Yes, they make for very interesting browsing!

Many thanks for help on this project to Peter Hurford, Xio Kikauka, Joey Savoie, George O'Neill and everyone else who pitched in, commented and suggested features :) Thanks also to Pablo Stafforini for creating the original version of the map of EAs, and to Patrick Brinich-Langlois and Sören Mindermann for further help on this.

Also, thanks to Ted Suzman, who I learnt made an earlier version of an EA profiles base at eaprofiles.com (before dropping the project due to lack of time), and has kindly redirected that domain name to our version.

Great project!!! Cannot wait to see the results for the annual survey.

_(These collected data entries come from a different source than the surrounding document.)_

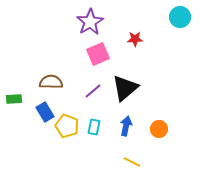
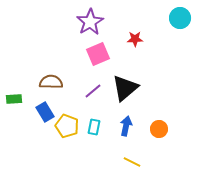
cyan circle: moved 1 px down
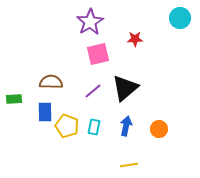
pink square: rotated 10 degrees clockwise
blue rectangle: rotated 30 degrees clockwise
yellow line: moved 3 px left, 3 px down; rotated 36 degrees counterclockwise
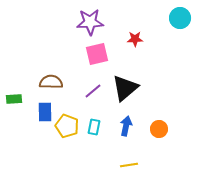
purple star: rotated 28 degrees clockwise
pink square: moved 1 px left
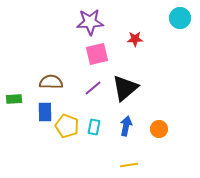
purple line: moved 3 px up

A few people have commented elsewhere or emailed me asking about a discussion section, as that's clearly key to a strong community, so I'll repeat what I said:

"Thanks! We link to the EA forum and Facebook group for discussion as it makes sense to concentrate discussion in a few venues rather than creating a new place for it, for its own sake. The EA forum's been quite active so far, and the Facebook group recently passed 4,000 members, and seems to have had several threads a day for over a year. (It's the most successful analogous Facebook group I know of - does anyone know of others, and what features they have?)"

Does that sound sensible? Can anyone think of other helpful integrations or synergies?

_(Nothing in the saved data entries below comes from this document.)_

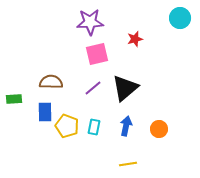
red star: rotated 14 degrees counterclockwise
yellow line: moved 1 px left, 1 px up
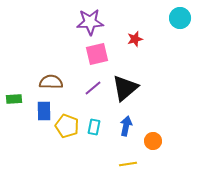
blue rectangle: moved 1 px left, 1 px up
orange circle: moved 6 px left, 12 px down
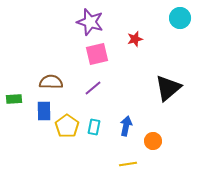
purple star: rotated 20 degrees clockwise
black triangle: moved 43 px right
yellow pentagon: rotated 15 degrees clockwise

People may also be interested in Ozzie Gooen's discussion document on the Advantages and Disadvantages of a Monolith Application. I'm conscious of the disadvantages, and am a believer in decentralisation.

As Niel Bowerman commented there, profiles bases sometime do evolve into monoliths. The ever-growing list of things you can do on Facebook is an example, although that's partly because Facebook is a platform for independent applications; in the same way, people can build independent applications either on top of the Profiles or leveraging them somewhere else, through .impact.

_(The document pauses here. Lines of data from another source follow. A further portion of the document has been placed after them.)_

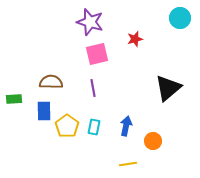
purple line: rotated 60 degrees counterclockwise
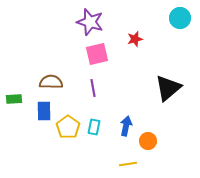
yellow pentagon: moved 1 px right, 1 px down
orange circle: moved 5 px left
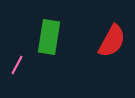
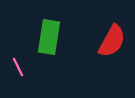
pink line: moved 1 px right, 2 px down; rotated 54 degrees counterclockwise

Facebook group recently passed 4,000 members

Many of those are spam accounts. A very large number of 'members' have profile set in either Africa, Arabic countries or Pakistan, and most of them seem to be fake accounts.

  • They typically have no or few interests in common with flesh-and-blood EAs
  • Their profiles will show little activity, except for frequent changes of profile picture.
  • Their profile pictures will frequently not depict the same person.
  • If they post statuses, they will be extremely generic, feel-good statuses with little personalisation.
  • They will be a member of many many facebook groups.
  • Often their profile contains no english language content.
  • They never comment in the group, except to occasionally try to sell sunglasses.
  • They have 0 mutual friends, and 0 friends in the group.

Ah, that's interesting, and important as I've often heard people cite the Facebook group as evidence of EA's growth. Do you have a rough sense of how many of them are spam accounts? How many of them actually try spamming? I make a point of staying off Facebook for long periods, but I never noticed a period in which there was a lot of spam - but perhaps this is a sign that there was more moderation going on than I noticed. Is frequent spam the reason we've switched to requiring FB posts to go through pre-moderation before appearing?

Do you have a rough sense of how many of them are spam accounts?

Unfortunately I don't know of any tool that would allow us to easily judge this; FB doesn't make it easy to look at the properties of your group's members. I would guess over half. Most of them are not active - if one posts spam, and I'm on my laptop, I'll block them from the group - unfortunately this option is not available on my phone. Similarly, maybe 50% of all posts to the group are spam of some kind.

Is frequent spam the reason we've switched to requiring FB posts to go through pre-moderation before appearing?


Interesting, though you'd expect most users to not be active. When you say 50% of posts are spam, do you mean they're "I'm a spambot selling viagra" posts, or "I'm a real person who came across EA and used this group to promote my tangentially related cause/group/etc."?

Mainly product adverts - tends to be sunglasses rather than viagra though.